▸ TEXT SEGMENT:
The training step of a Siamese model is exactly the same as any ordinary model. The only difference is that the dataloader as well as the model deal with the data in pairs.

In [10]:
def train(dataloader, model, loss_fn, optimizer, device):
    size = len(dataloader.dataset)
    model.train()
    total_loss = 0
    total_counter = 0
    # The only difference is that the dataloader will return a tuple (s1, s2)
    for batch, (s1, s2) in enumerate(dataloader):
        s1, s2 = s1.to(device), s2.to(device)

        batch_size = s1.shape[0]
        class_size = s1.shape[1]
        
        s1 = s1.view(-1, s1.shape[-2], s1.shape[-1])
        s2 = s2.view(-1, s2.shape[-2], s2.shape[-1])
        
        v1, v2 = model((s1, s2))

        v1 = v1.view(batch_size, class_size, -1)
        v2 = v2.view(batch_size, class_size, -1)
        
        loss = loss_fn(v1, v2)

        # Backpropagation
        loss.backward()
        optimizer.step()
        optimizer.zero_grad()

        total_loss += loss.item()
        total_counter += 1

    total_loss += loss.item()
    total_counter += 1
    total_loss /= total_counter

    return total_loss


def test(dataloader, model, loss_fn, device):
    def accuracy(v1, v2):
        scores = torch.mm(v1, v2.t())
        m = torch.argmax(scores, dim=-1).to(v1.device)
        i = torch.arange(len(m)).to(v1.device)
        mark_list = torch.where(i == m, torch.tensor(1).to(v1.device), torch.tensor(0).to(v1.device))
        mark = torch.sum(mark_list).to(v1.device)
        return mark / len(mark_list)

    size = len(dataloader.dataset)
    model.eval()
    test_loss = 0
    test_acc = 0
    num_batches = 0
    with torch.no_grad():
        for s1, s2 in dataloader:
            s1, s2 = s1.to(device), s2.to(device)
            
            batch_size = s1.shape[0]
            class_size = s1.shape[1]
            
            s1 = s1.view(-1, s1.shape[-2], s1.shape[-1])
            s2 = s2.view(-1, s2.shape[-2], s2.shape[-1])
            
            v1, v2 = model((s1, s2))
            
            v1 = v1.view(batch_size, class_size, -1)
            v2 = v2.view(batch_size, class_size, -1)
            
            test_loss += loss_fn(v1, v2)
            test_acc += accuracy(v1, v2)
            num_batches += 1
    test_loss /= num_batches
    test_acc /= num_batches

    return test_loss, test_acc

The only thing left is to train the model.

In [11]:
optimizer = torch.optim.SGD(siamese.parameters(), lr=1e-3, momentum=0.7)

best_acc = 0
epochs = 20
for t in range(epochs):
    print("--------------------------------------------------------------------------------")
    print(f"Epoch {t+1}/{epochs}")
    train_loss = train(train_dataloader, siamese, triplet_loss, optimizer, device)
    test_loss, test_acc = test(test_dataloader, siamese, triplet_loss, device)

    print(f"Train Loss: {train_loss:>7f} \t Test Avg Loss: {test_loss:>8f} \t Test Avg Acc: {test_acc:>8f}")
    
    if test_acc > best_acc:
        best_acc = test_acc
        best_tower = MnistCnn(128)
        best_tower.load_state_dict(copy.deepcopy(tower.state_dict()))

▸ RECORD LIST:

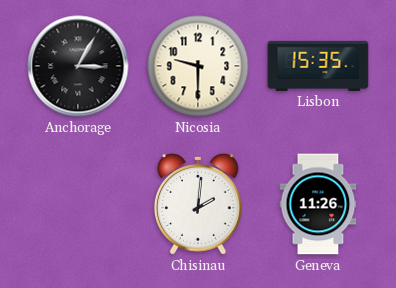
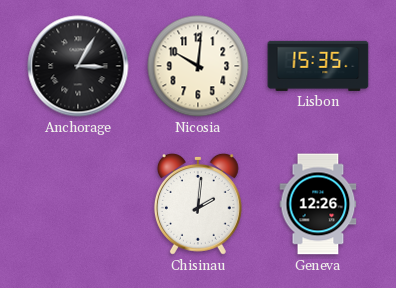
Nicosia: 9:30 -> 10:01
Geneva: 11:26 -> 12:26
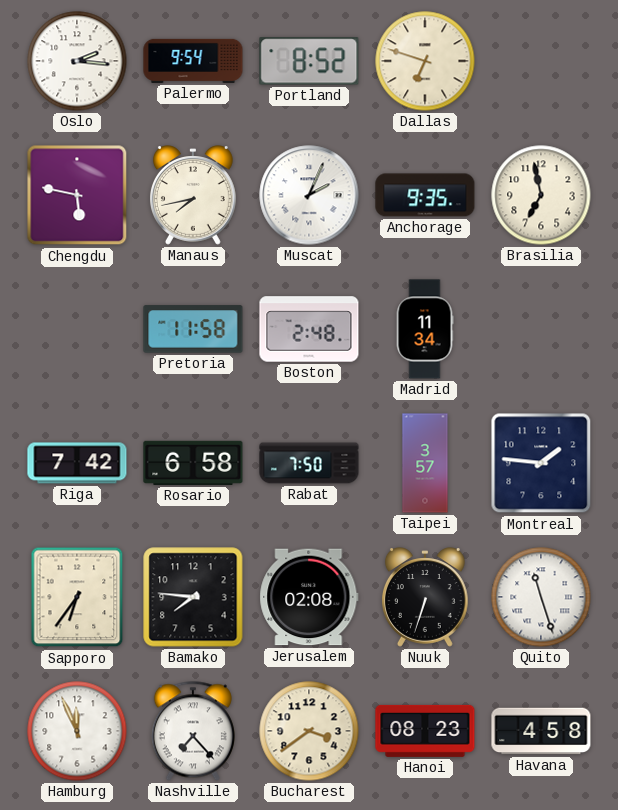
--
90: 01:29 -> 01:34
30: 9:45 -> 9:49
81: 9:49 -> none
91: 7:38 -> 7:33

▸ REQUESTS:
1 - Answer these questions about the Siamese model training code:
(a) What learning rate and momentum does the optimizer use?
(b) How many epochs does the training loop run?
(c) According to the comment in the train function, what does the dataloader return?
2 - Take the Siamese model training code further, starting right after its last line.

▸ PER-TASK ANSWERS:
1 -
(a) A learning rate of 1e-3 and a momentum of 0.7.
(b) 20 epochs.
(c) A tuple (s1, s2).

2 -
print("--------------------------------------------------------------------------------")
print("Training is done!")

--------------------------------------------------------------------------------
Epoch 1/20


RuntimeError: Given groups=1, weight of size [16, 1, 3, 3], expected input[1, 320, 32, 32] to have 1 channels, but got 320 channels instead

## Analyzing the results

With the training done, let's see how the model is doing. Even though we do have the accuracy as part of the training process, but there much more we can dig.

First, let's start by repackaging the test samples into something more suitable for our analysis.

In [None]:
test_tensor = torch.cat([torch.cat([torch.unsqueeze(test_transform(l), 0) for l in s]) for s in test_samples])

print(f"test_tensor.shape: {test_tensor.shape}")

Now we can use our trained model and generate the embeddings for each of the samples. Once we have the embeddings, a simple matrix multiplication will give us the cosine distance between any two samples.

In [None]:
tower.eval()

with torch.no_grad():
    test_tensor.to(device)
    # Use the best trained tower to generate the embeddings
    embeddings = best_tower(test_tensor)
    print(f"embeddings.shape: {embeddings.shape}")

# Multiplying the embedding with its transposed will give us the
# similarity between each two sample
similarity = torch.mm(embeddings, embeddings.t())
print(f"similarity.shape: {similarity.shape}")

Now let's visualize the similarity matrix. For the sake of better visibility, the Y axis in the following charts are in logarithmic scaled.

Each chart will show the two histograms. For example, in the first chart, the blue histogram is for the similarity between any two `0` samples in the dataset. While the yellow histogram is for the similarity (dissimilarity) between any `0` and any `1`. The green parts are their overlaps. In a perfect world, there should be no green part but we are living in the real world!

In [None]:
import matplotlib.pyplot as plt


def plot_histograms_in_grid(sim, dis_list, sim_index):
    fig, axes = plt.subplots(3, 3, figsize=(15, 3*3))  # Create a grid of subplots
    
    for i, dis_key in enumerate(dis_list):
        row = i // 3
        col = i % 3
        
        ax = axes[row, col]
        ax.set_xlim(-1, 1)
        
        # Plot histograms for the first pair
        ax.hist(sim, bins=100, alpha=0.3, color='blue', label=f'Similarities between {sim_index}s')
        ax.hist(dis[dis_key], bins=100, alpha=0.3, color='orange', label=f'Similarities between {sim_index} and {dis_key}')
        
        ax.set_title(f'{sim_index} vs {dis_key}')
        ax.set_xlabel('Similarity')
        ax.set_ylabel('Frequency')
        ax.set_yscale('log')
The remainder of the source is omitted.